It had been a rough season.  These weren’t “wire to wire champions” – it’d take another half a century before that term would describe the guys who played at the Corner.  The 1935 club began the season in the basement, and they were still fighting just to stay at .500 at the end of May.  But then, they got hot during July – and went after the Yankees.  The Yanks had released Ruth before the start of the ’35 season, but they still had the likes of Lou Gehrig and Bill Dickey and Tony Lazzeri there to provide Yankee power.  It wasn’t enough power, though, and the Tigers moved past the Yankees into first place and settled in to stay there.

The Tigers were still on a roll going into September, but, not unlike it has for players wearing the old English D seventy four years later, their hitting cooled off big time in the last few weeks of the season.  The ten-game lead over the Yanks that the Tigers had amassed over the summer dwindled alarmingly.  Eventually they would be in front by only three games. 

On September 21, 1935, glory was still in reach.  The Detroiters had a double-header scheduled that day with the lackluster St. Louis Browns, and Tiger ace, Tommy Bridges, was set to start the first game. 

Sure enough, the St. Louis team got only two runs off Bridges – the only two they’d score all day.  Eldon Auker came on to pitch the nightcap and shut ’em out over nine innings.

It was Auker’s complete game that was the pennant clincher.  So now, were the Tigers on a roll?
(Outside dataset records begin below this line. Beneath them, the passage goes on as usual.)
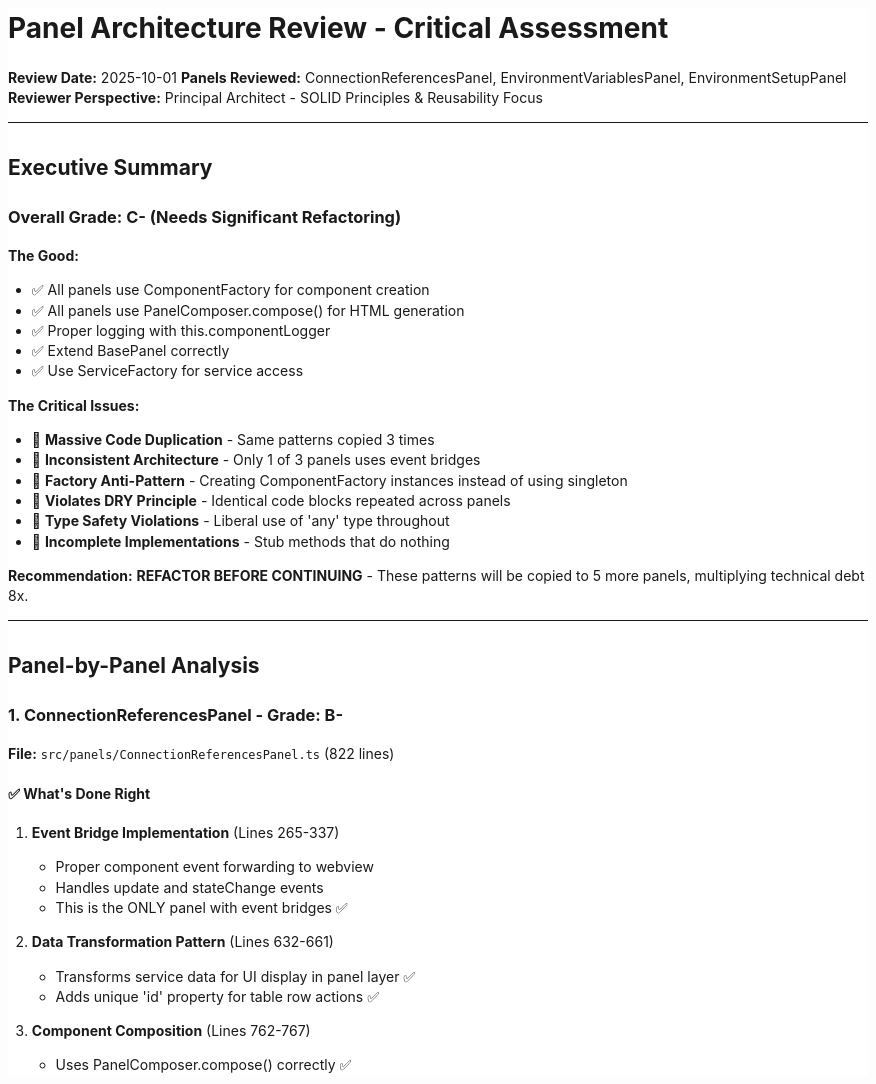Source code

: # Panel Architecture Review - Critical Assessment

**Review Date:** 2025-10-01
**Panels Reviewed:** ConnectionReferencesPanel, EnvironmentVariablesPanel, EnvironmentSetupPanel
**Reviewer Perspective:** Principal Architect - SOLID Principles & Reusability Focus

---

## Executive Summary

### Overall Grade: **C- (Needs Significant Refactoring)**

**The Good:**
- ✅ All panels use ComponentFactory for component creation
- ✅ All panels use PanelComposer.compose() for HTML generation
- ✅ Proper logging with this.componentLogger
- ✅ Extend BasePanel correctly
- ✅ Use ServiceFactory for service access

**The Critical Issues:**
- 🔴 **Massive Code Duplication** - Same patterns copied 3 times
- 🔴 **Inconsistent Architecture** - Only 1 of 3 panels uses event bridges
- 🔴 **Factory Anti-Pattern** - Creating ComponentFactory instances instead of using singleton
- 🔴 **Violates DRY Principle** - Identical code blocks repeated across panels
- 🔴 **Type Safety Violations** - Liberal use of 'any' type throughout
- 🔴 **Incomplete Implementations** - Stub methods that do nothing

**Recommendation:** **REFACTOR BEFORE CONTINUING** - These patterns will be copied to 5 more panels, multiplying technical debt 8x.

---

## Panel-by-Panel Analysis

### 1. ConnectionReferencesPanel - Grade: B-

**File:** `src/panels/ConnectionReferencesPanel.ts` (822 lines)

#### ✅ What's Done Right

1. **Event Bridge Implementation** (Lines 265-337)
   - Proper component event forwarding to webview
   - Handles update and stateChange events
   - This is the ONLY panel with event bridges ✅

2. **Data Transformation Pattern** (Lines 632-661)
   - Transforms service data for UI display in panel layer ✅
   - Adds unique 'id' property for table row actions ✅

3. **Component Composition** (Lines 762-767)
   - Uses PanelComposer.compose() correctly ✅
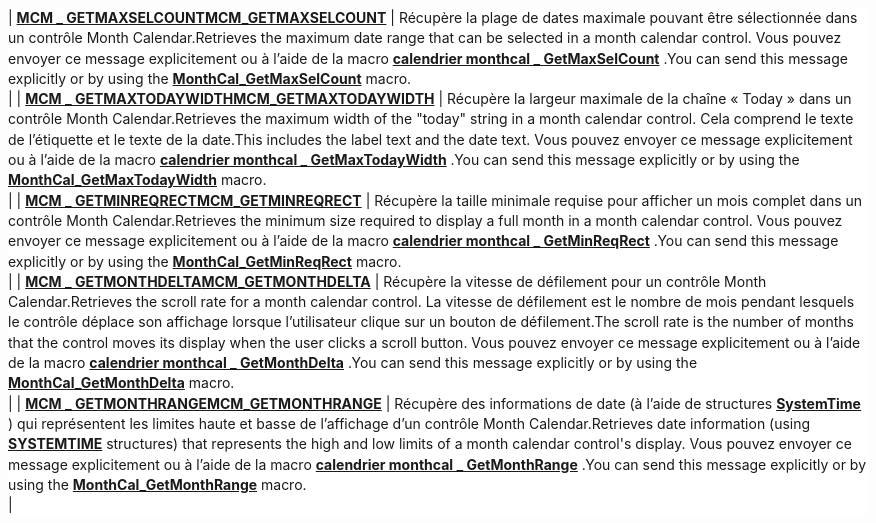 | [<span data-ttu-id="0efbd-242">**MCM \_ GETMAXSELCOUNT**</span><span class="sxs-lookup"><span data-stu-id="0efbd-242">**MCM\_GETMAXSELCOUNT**</span></span>](mcm-getmaxselcount.md)           | <span data-ttu-id="0efbd-243">Récupère la plage de dates maximale pouvant être sélectionnée dans un contrôle Month Calendar.</span><span class="sxs-lookup"><span data-stu-id="0efbd-243">Retrieves the maximum date range that can be selected in a month calendar control.</span></span> <span data-ttu-id="0efbd-244">Vous pouvez envoyer ce message explicitement ou à l’aide de la macro [**calendrier monthcal \_ GetMaxSelCount**](/windows/desktop/api/Commctrl/nf-commctrl-monthcal_getmaxselcount) .</span><span class="sxs-lookup"><span data-stu-id="0efbd-244">You can send this message explicitly or by using the [**MonthCal\_GetMaxSelCount**](/windows/desktop/api/Commctrl/nf-commctrl-monthcal_getmaxselcount) macro.</span></span> <br/>                                                                                                      |
| [<span data-ttu-id="0efbd-245">**MCM \_ GETMAXTODAYWIDTH**</span><span class="sxs-lookup"><span data-stu-id="0efbd-245">**MCM\_GETMAXTODAYWIDTH**</span></span>](mcm-getmaxtodaywidth.md)       | <span data-ttu-id="0efbd-246">Récupère la largeur maximale de la chaîne « Today » dans un contrôle Month Calendar.</span><span class="sxs-lookup"><span data-stu-id="0efbd-246">Retrieves the maximum width of the "today" string in a month calendar control.</span></span> <span data-ttu-id="0efbd-247">Cela comprend le texte de l’étiquette et le texte de la date.</span><span class="sxs-lookup"><span data-stu-id="0efbd-247">This includes the label text and the date text.</span></span> <span data-ttu-id="0efbd-248">Vous pouvez envoyer ce message explicitement ou à l’aide de la macro [**calendrier monthcal \_ GetMaxTodayWidth**](/windows/desktop/api/Commctrl/nf-commctrl-monthcal_getmaxtodaywidth) .</span><span class="sxs-lookup"><span data-stu-id="0efbd-248">You can send this message explicitly or by using the [**MonthCal\_GetMaxTodayWidth**](/windows/desktop/api/Commctrl/nf-commctrl-monthcal_getmaxtodaywidth) macro.</span></span> <br/>                                                      |
| [<span data-ttu-id="0efbd-249">**MCM \_ GETMINREQRECT**</span><span class="sxs-lookup"><span data-stu-id="0efbd-249">**MCM\_GETMINREQRECT**</span></span>](mcm-getminreqrect.md)             | <span data-ttu-id="0efbd-250">Récupère la taille minimale requise pour afficher un mois complet dans un contrôle Month Calendar.</span><span class="sxs-lookup"><span data-stu-id="0efbd-250">Retrieves the minimum size required to display a full month in a month calendar control.</span></span> <span data-ttu-id="0efbd-251">Vous pouvez envoyer ce message explicitement ou à l’aide de la macro [**calendrier monthcal \_ GetMinReqRect**](/windows/desktop/api/Commctrl/nf-commctrl-monthcal_getminreqrect) .</span><span class="sxs-lookup"><span data-stu-id="0efbd-251">You can send this message explicitly or by using the [**MonthCal\_GetMinReqRect**](/windows/desktop/api/Commctrl/nf-commctrl-monthcal_getminreqrect) macro.</span></span> <br/>                                                                                                  |
| [<span data-ttu-id="0efbd-252">**MCM \_ GETMONTHDELTA**</span><span class="sxs-lookup"><span data-stu-id="0efbd-252">**MCM\_GETMONTHDELTA**</span></span>](mcm-getmonthdelta.md)             | <span data-ttu-id="0efbd-253">Récupère la vitesse de défilement pour un contrôle Month Calendar.</span><span class="sxs-lookup"><span data-stu-id="0efbd-253">Retrieves the scroll rate for a month calendar control.</span></span> <span data-ttu-id="0efbd-254">La vitesse de défilement est le nombre de mois pendant lesquels le contrôle déplace son affichage lorsque l’utilisateur clique sur un bouton de défilement.</span><span class="sxs-lookup"><span data-stu-id="0efbd-254">The scroll rate is the number of months that the control moves its display when the user clicks a scroll button.</span></span> <span data-ttu-id="0efbd-255">Vous pouvez envoyer ce message explicitement ou à l’aide de la macro [**calendrier monthcal \_ GetMonthDelta**](/windows/desktop/api/Commctrl/nf-commctrl-monthcal_getmonthdelta) .</span><span class="sxs-lookup"><span data-stu-id="0efbd-255">You can send this message explicitly or by using the [**MonthCal\_GetMonthDelta**](/windows/desktop/api/Commctrl/nf-commctrl-monthcal_getmonthdelta) macro.</span></span> <br/>                  |
| [<span data-ttu-id="0efbd-256">**MCM \_ GETMONTHRANGE**</span><span class="sxs-lookup"><span data-stu-id="0efbd-256">**MCM\_GETMONTHRANGE**</span></span>](mcm-getmonthrange.md)             | <span data-ttu-id="0efbd-257">Récupère des informations de date (à l’aide de structures [**SystemTime**](/windows/desktop/api/minwinbase/ns-minwinbase-systemtime) ) qui représentent les limites haute et basse de l’affichage d’un contrôle Month Calendar.</span><span class="sxs-lookup"><span data-stu-id="0efbd-257">Retrieves date information (using [**SYSTEMTIME**](/windows/desktop/api/minwinbase/ns-minwinbase-systemtime) structures) that represents the high and low limits of a month calendar control's display.</span></span> <span data-ttu-id="0efbd-258">Vous pouvez envoyer ce message explicitement ou à l’aide de la macro [**calendrier monthcal \_ GetMonthRange**](/windows/desktop/api/Commctrl/nf-commctrl-monthcal_getmonthrange) .</span><span class="sxs-lookup"><span data-stu-id="0efbd-258">You can send this message explicitly or by using the [**MonthCal\_GetMonthRange**](/windows/desktop/api/Commctrl/nf-commctrl-monthcal_getmonthrange) macro.</span></span> <br/>                        |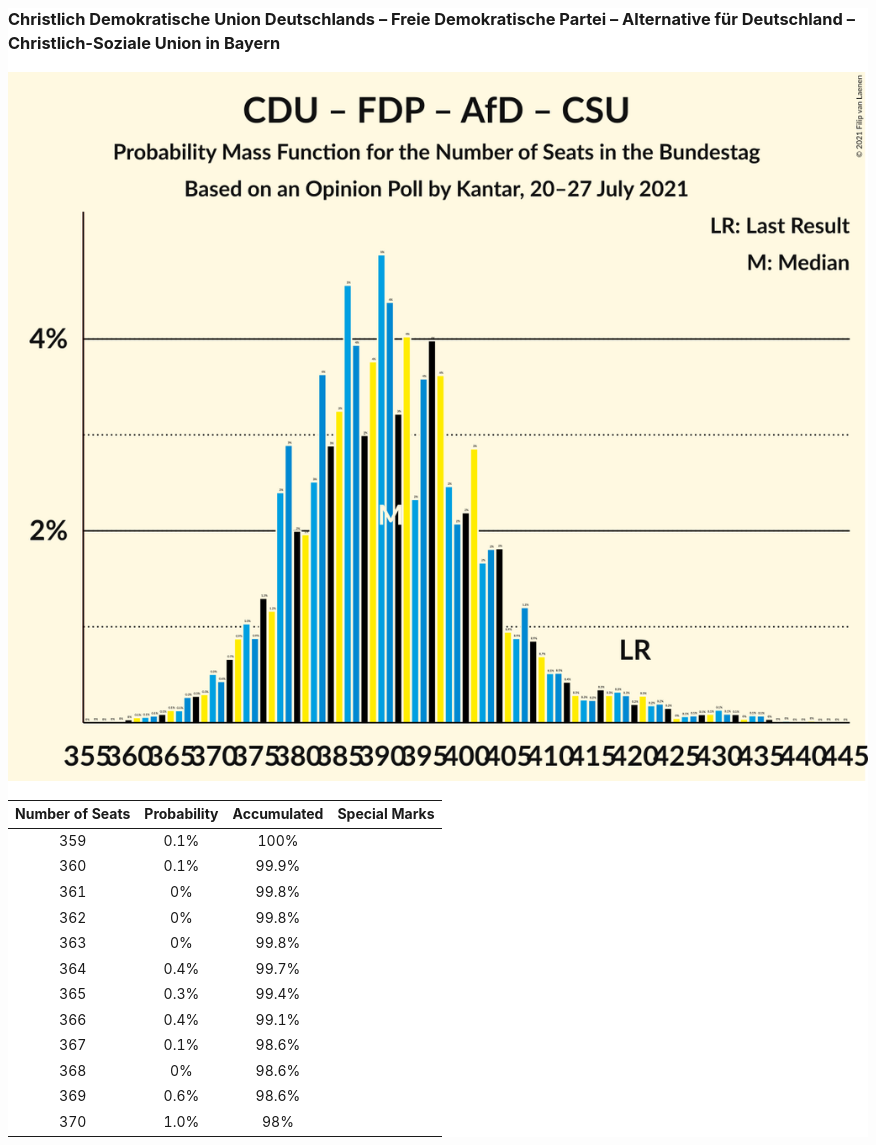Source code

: ### Christlich Demokratische Union Deutschlands – Freie Demokratische Partei – Alternative für Deutschland – Christlich-Soziale Union in Bayern

![Graph with seats probability mass function not yet produced](2021-07-27-Kantar-coalitions-seats-pmf-cdu–fdp–afd–csu.png "Seats Probability Mass Function")

| Number of Seats | Probability | Accumulated | Special Marks |
|:---------------:|:-----------:|:-----------:|:-------------:|
| 359 | 0.1% | 100% |  |
| 360 | 0.1% | 99.9% |  |
| 361 | 0% | 99.8% |  |
| 362 | 0% | 99.8% |  |
| 363 | 0% | 99.8% |  |
| 364 | 0.4% | 99.7% |  |
| 365 | 0.3% | 99.4% |  |
| 366 | 0.4% | 99.1% |  |
| 367 | 0.1% | 98.6% |  |
| 368 | 0% | 98.6% |  |
| 369 | 0.6% | 98.6% |  |
| 370 | 1.0% | 98% |  |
Not exactly.  They snoozed through the remainder of the season, going one and six.  It didn’t matter.  They still posted a regular season record of 93-58 and outscored their American League opponents 919 to 665.

Maybe they just needed to rest during those final weeks of ’35.  The Tigers certainly woke up in post-season play.  It took six games for them to beat the Cubs and win the World Series, but Mickey Cochrane’s team did it and saw to it that Detroit fans could enjoy their first World Championship – ever.

As for the luckless Browns?  The guys who made it all possible?  They finished the season in seventh place.  Some years later – he didn’t debut in St. Louis until 1948 – Browns (later Tiger) pitcher Ned Garver summed up the situation in Missouri: “Our fans never booed us,” he said.  “They wouldn’t dare.  We outnumbered ’em.”